Implications of Subjectivism about value

G.E. Moore thought that claims about intrinsic value cannot be coherently endorsed by 'subjectivists' about value. Subjectivism is, generally speaking, the view that the constitutive grounds of value reside in agents and not in the objects of agents' evaluations. Toni Ronnow-Rassmussen, in his paper "Subjectivism and Objectivism" denies this. His idea is that Moore's suggestion falsely assumes that subjectivists about value must reject the "Invariance thesis," which states: "the final value of an object is invariant over possible worlds" (257). Ronnow-Rassmussen makes a convincing case for thinking that (i) subjectivist positions vary with respect to their pronouncements about constitutive grounds of value, and (ii) at least some versions of subjectivism can accomodate the invariance thesis. If Ronnow-Rasmussen is right about this, then the divide between objectivists and subjectivists is not as clearly demarcated as we would be inclined to think.

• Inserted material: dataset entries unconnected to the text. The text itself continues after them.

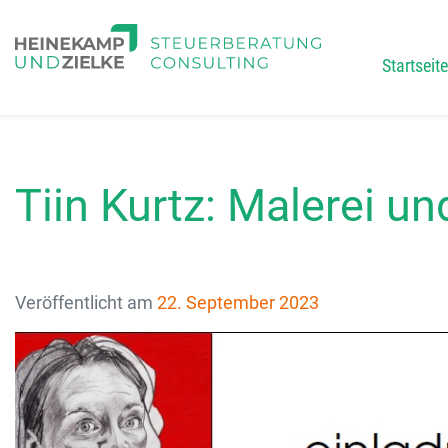
Startseite
Main
Tiin Kurtz: Malerei un
Veröffentlicht am
22. September 2023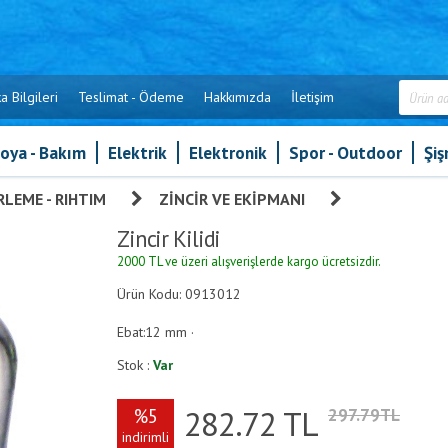
a Bilgileri
Teslimat - Ödeme
Hakkımızda
İletişim
oya - Bakım
Elektrik
Elektronik
Spor - Outdoor
Şi
LEME - RIHTIM
»
ZINCIR VE EKIPMANI
»
Zincir Kilidi
Zincir Kilidi
2000 TL ve üzeri alışverişlerde kargo ücretsizdir.
Ürün Kodu: 0913012
Ebat:12 mm ·
Stok :
Var
282.72
TL
%5
297.79TL
indirimli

An interesting consequence of this idea is that theses about epistemic value which make recourse to claims about the final value of (for example) knowledge or justification, might well be compatible with value subjectivism, at the very least the varieties that are compatible with the invariance thesis. Adopting subjectivism as a formal metaethical thesis, with respect to which we then assess the value of epistemic concepts, might very well open up creative new ways of addressing traditional problems about the value of knowledge--problems that have been previously discussed in a way that implicitly assumes an objectivist view of the constitutive grounds of value. At the least, this is I think an issue worth exploring.